A Alemanha é o país europeu com a maior comunidade turca fora da Turquia. No sábado (16), a chanceler Angela Merkel, pivô do acordo UE-Turquia sobre os refugiados, já havia exortado Erdogan a "respeitar o Estado de Direito".

Excessos de Erdogan preocupam UE

O pedido de adesão da Turquia à UE já havia esbarrado nas crescentes preocupações dos Estados-Membros do bloco quanto aos excessos autoritários do regime do presidente Erdogan em matéria de liberdade de imprensa e direitos humanos.

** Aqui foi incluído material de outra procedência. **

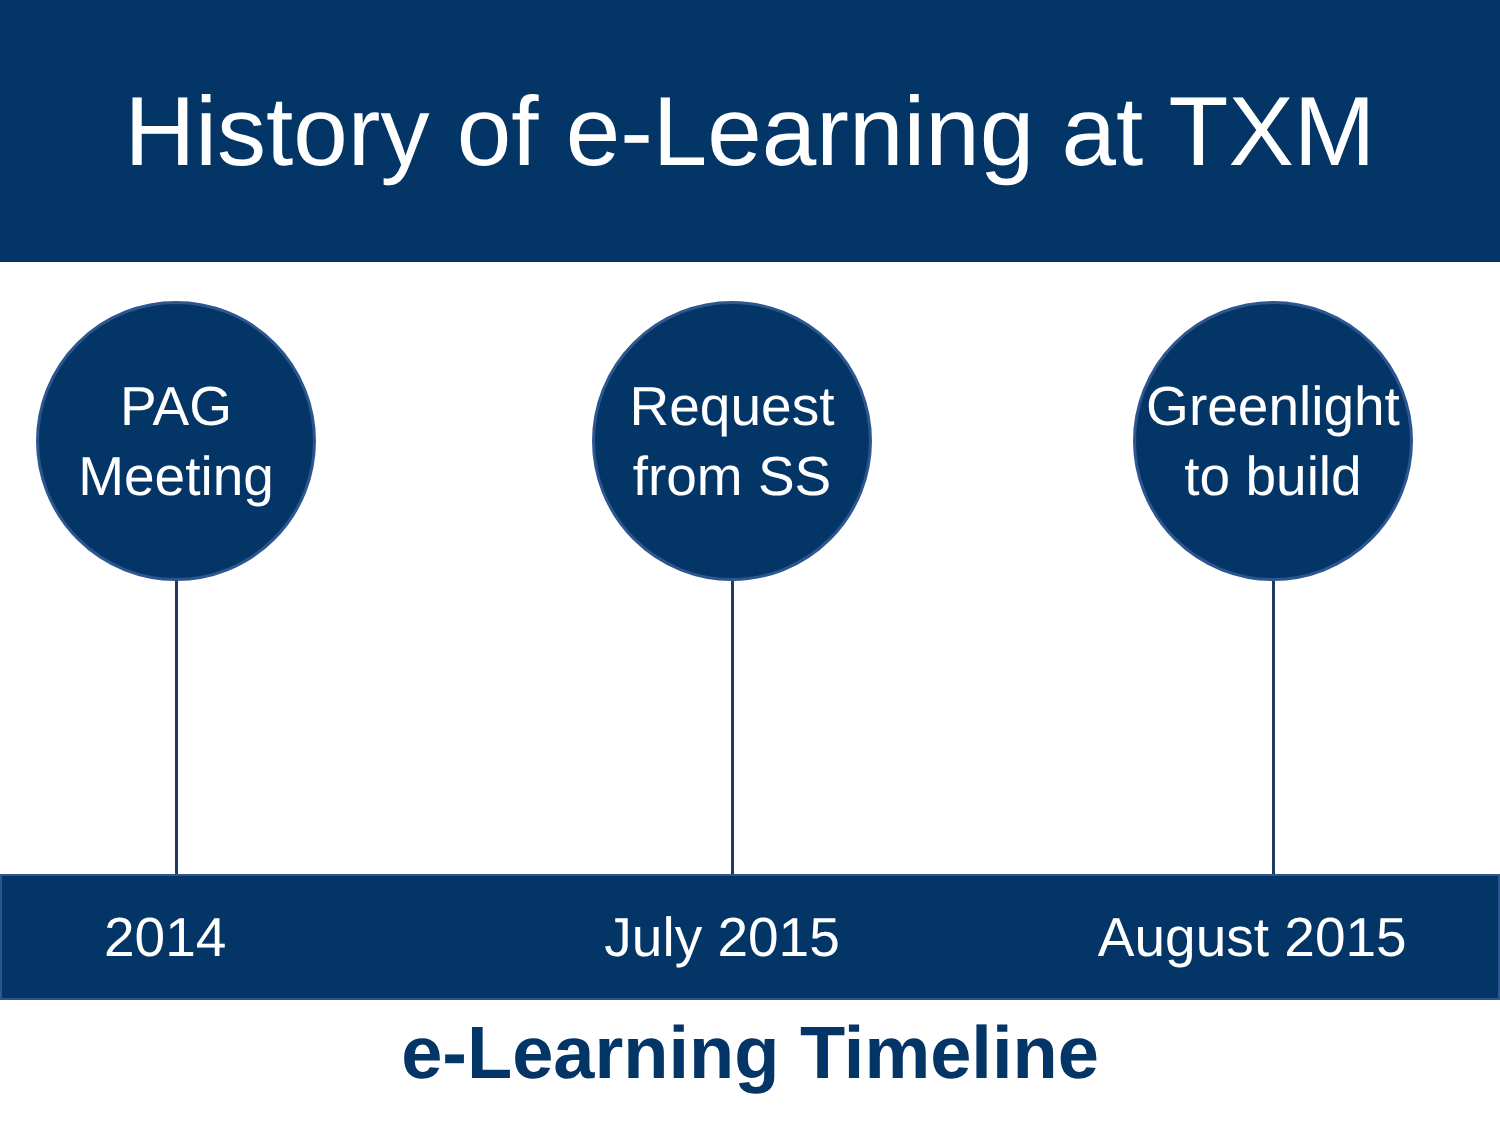History of e-Learning at TXM
PAG
Meeting
Request
from SS
Greenlight
to build
2014 July 2015 August 2015
e-Learning Timeline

Ao chegar em Bruxelas nesta segunda-feira, o comissário europeu para as Adesões, Johannes Hahn, responsável do bloco pela candidatura da Turquia, sugeriu que o governo turco já havia preparado, antes mesmo da tentativa de golpe, um lista de pessoas a prender. "Eu acredito que o fato de que as listas já estavam disponíveis logo após o evento mostra que elas foram preparadas para serem utilizadas em algum momento", observou.

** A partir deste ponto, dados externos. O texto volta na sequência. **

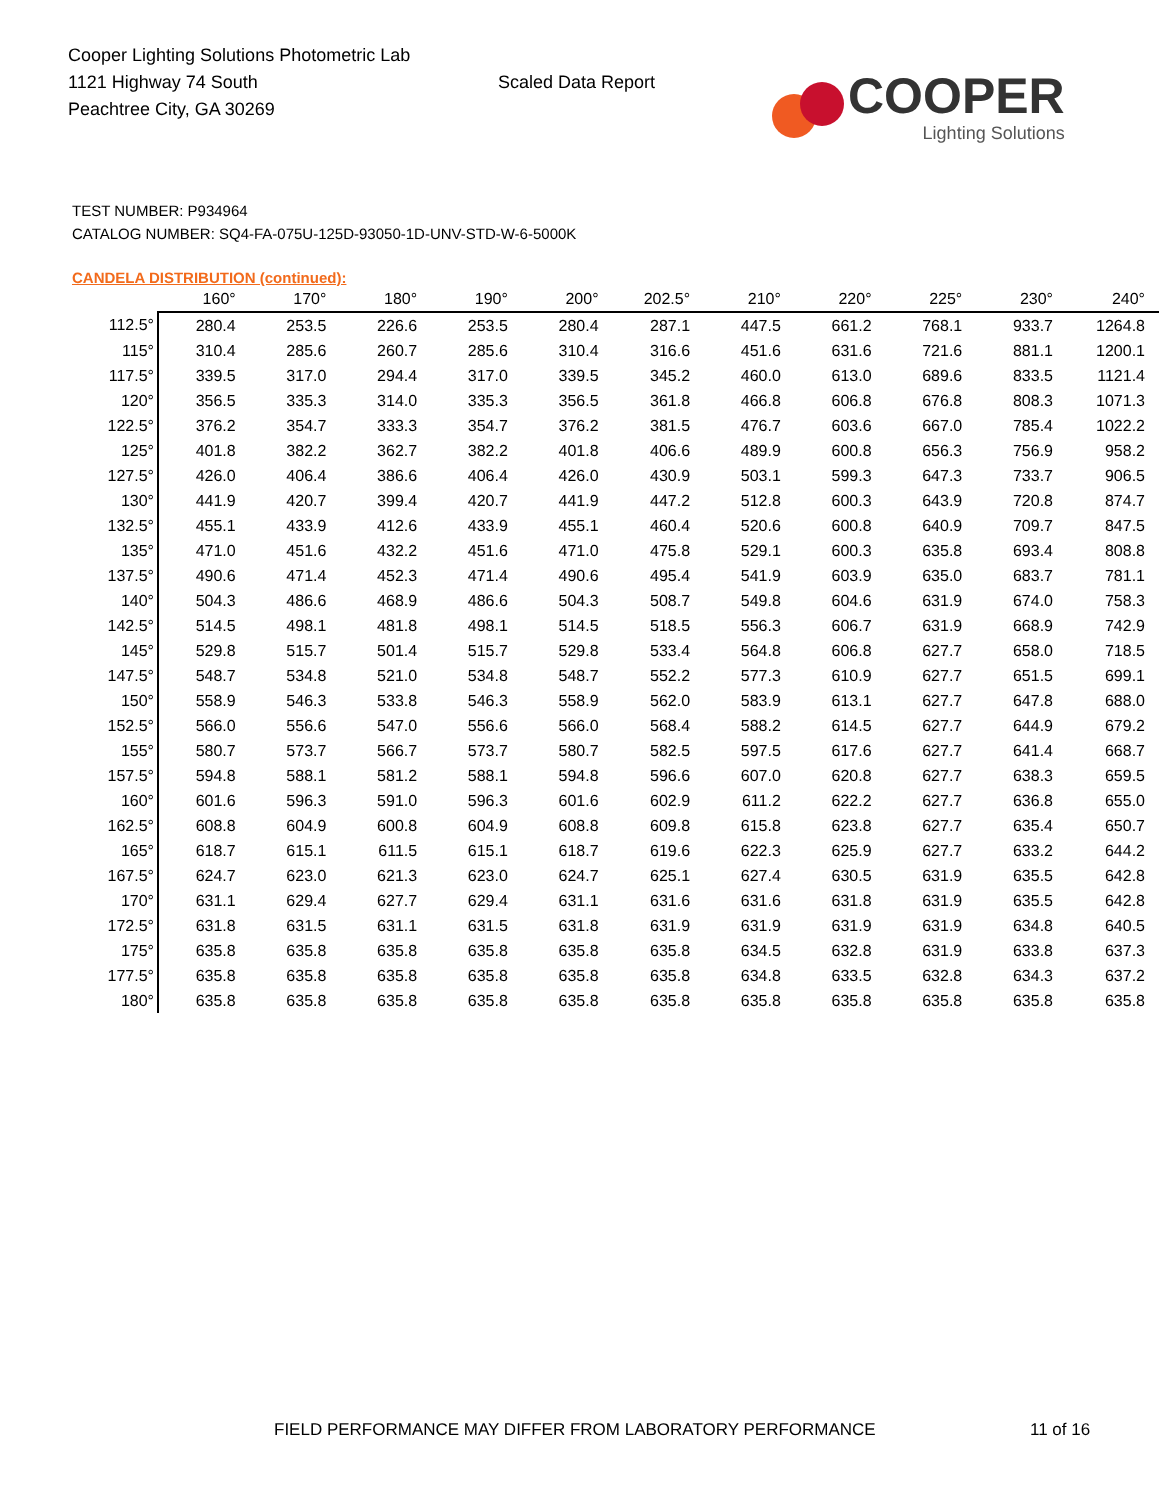Cooper Lighting Solutions Photometric Lab
1121 Highway 74 South
Peachtree City, GA 30269
Scaled Data Report
COOPER
Lighting Solutions
TEST NUMBER: P934964
CATALOG NUMBER: SQ4-FA-075U-125D-93050-1D-UNV-STD-W-6-5000K
CANDELA DISTRIBUTION (continued):
| | 160° | 170° | 180° | 190° | 200° | 202.5° | 210° | 220° | 225° | 230° | 240° |
| --- | --- | --- | --- | --- | --- | --- | --- | --- | --- | --- | --- |
| 112.5° | 280.4 | 253.5 | 226.6 | 253.5 | 280.4 | 287.1 | 447.5 | 661.2 | 768.1 | 933.7 | 1264.8 |
| 115° | 310.4 | 285.6 | 260.7 | 285.6 | 310.4 | 316.6 | 451.6 | 631.6 | 721.6 | 881.1 | 1200.1 |
| 117.5° | 339.5 | 317.0 | 294.4 | 317.0 | 339.5 | 345.2 | 460.0 | 613.0 | 689.6 | 833.5 | 1121.4 |
| 120° | 356.5 | 335.3 | 314.0 | 335.3 | 356.5 | 361.8 | 466.8 | 606.8 | 676.8 | 808.3 | 1071.3 |
| 122.5° | 376.2 | 354.7 | 333.3 | 354.7 | 376.2 | 381.5 | 476.7 | 603.6 | 667.0 | 785.4 | 1022.2 |
| 125° | 401.8 | 382.2 | 362.7 | 382.2 | 401.8 | 406.6 | 489.9 | 600.8 | 656.3 | 756.9 | 958.2 |
| 127.5° | 426.0 | 406.4 | 386.6 | 406.4 | 426.0 | 430.9 | 503.1 | 599.3 | 647.3 | 733.7 | 906.5 |
| 130° | 441.9 | 420.7 | 399.4 | 420.7 | 441.9 | 447.2 | 512.8 | 600.3 | 643.9 | 720.8 | 874.7 |
| 132.5° | 455.1 | 433.9 | 412.6 | 433.9 | 455.1 | 460.4 | 520.6 | 600.8 | 640.9 | 709.7 | 847.5 |
| 135° | 471.0 | 451.6 | 432.2 | 451.6 | 471.0 | 475.8 | 529.1 | 600.3 | 635.8 | 693.4 | 808.8 |
| 137.5° | 490.6 | 471.4 | 452.3 | 471.4 | 490.6 | 495.4 | 541.9 | 603.9 | 635.0 | 683.7 | 781.1 |
| 140° | 504.3 | 486.6 | 468.9 | 486.6 | 504.3 | 508.7 | 549.8 | 604.6 | 631.9 | 674.0 | 758.3 |
| 142.5° | 514.5 | 498.1 | 481.8 | 498.1 | 514.5 | 518.5 | 556.3 | 606.7 | 631.9 | 668.9 | 742.9 |
| 145° | 529.8 | 515.7 | 501.4 | 515.7 | 529.8 | 533.4 | 564.8 | 606.8 | 627.7 | 658.0 | 718.5 |
| 147.5° | 548.7 | 534.8 | 521.0 | 534.8 | 548.7 | 552.2 | 577.3 | 610.9 | 627.7 | 651.5 | 699.1 |
| 150° | 558.9 | 546.3 | 533.8 | 546.3 | 558.9 | 562.0 | 583.9 | 613.1 | 627.7 | 647.8 | 688.0 |
| 152.5° | 566.0 | 556.6 | 547.0 | 556.6 | 566.0 | 568.4 | 588.2 | 614.5 | 627.7 | 644.9 | 679.2 |
| 155° | 580.7 | 573.7 | 566.7 | 573.7 | 580.7 | 582.5 | 597.5 | 617.6 | 627.7 | 641.4 | 668.7 |
| 157.5° | 594.8 | 588.1 | 581.2 | 588.1 | 594.8 | 596.6 | 607.0 | 620.8 | 627.7 | 638.3 | 659.5 |
| 160° | 601.6 | 596.3 | 591.0 | 596.3 | 601.6 | 602.9 | 611.2 | 622.2 | 627.7 | 636.8 | 655.0 |
| 162.5° | 608.8 | 604.9 | 600.8 | 604.9 | 608.8 | 609.8 | 615.8 | 623.8 | 627.7 | 635.4 | 650.7 |
| 165° | 618.7 | 615.1 | 611.5 | 615.1 | 618.7 | 619.6 | 622.3 | 625.9 | 627.7 | 633.2 | 644.2 |
| 167.5° | 624.7 | 623.0 | 621.3 | 623.0 | 624.7 | 625.1 | 627.4 | 630.5 | 631.9 | 635.5 | 642.8 |
| 170° | 631.1 | 629.4 | 627.7 | 629.4 | 631.1 | 631.6 | 631.6 | 631.8 | 631.9 | 635.5 | 642.8 |
| 172.5° | 631.8 | 631.5 | 631.1 | 631.5 | 631.8 | 631.9 | 631.9 | 631.9 | 631.9 | 634.8 | 640.5 |
| 175° | 635.8 | 635.8 | 635.8 | 635.8 | 635.8 | 635.8 | 634.5 | 632.8 | 631.9 | 633.8 | 637.3 |
| 177.5° | 635.8 | 635.8 | 635.8 | 635.8 | 635.8 | 635.8 | 634.8 | 633.5 | 632.8 | 634.3 | 637.2 |
| 180° | 635.8 | 635.8 | 635.8 | 635.8 | 635.8 | 635.8 | 635.8 | 635.8 | 635.8 | 635.8 | 635.8 |
FIELD PERFORMANCE MAY DIFFER FROM LABORATORY PERFORMANCE
11 of 16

Três dias após a tentativa de golpe que fez ao menos 308 mortos, incluindo mais de 100 rebeldes, um total de 7.543 suspeitos estavam presos sob custódia nesta segunda-feira, entre eles 6.038 soldados, 755 juízes e 100 policiais.

Repressão generalizada

Os Estados Unidos e a UE também advertiram Ancara nesta segunda-feira sobre uma repressão generalizada, três dias após um golpe de Estado fracassado. "Pedimos ao governo da Turquia que respeite as instituições democráticas da nação e do Estado de Direito", insistiu o secretário de Estado dos Estados Unidos John Kerry, depois de uma reunião em Bruxelas com os ministros das Relações Exteriores do bloco.

Durante a coletiva de imprensa com Mogherini, Kerry disse que os Estados Unidos e a UE vão acompanhar de perto a situação na Turquia. "O nível de vigilância e monitoramento será importante nos próximos dias", advertiu Kerry.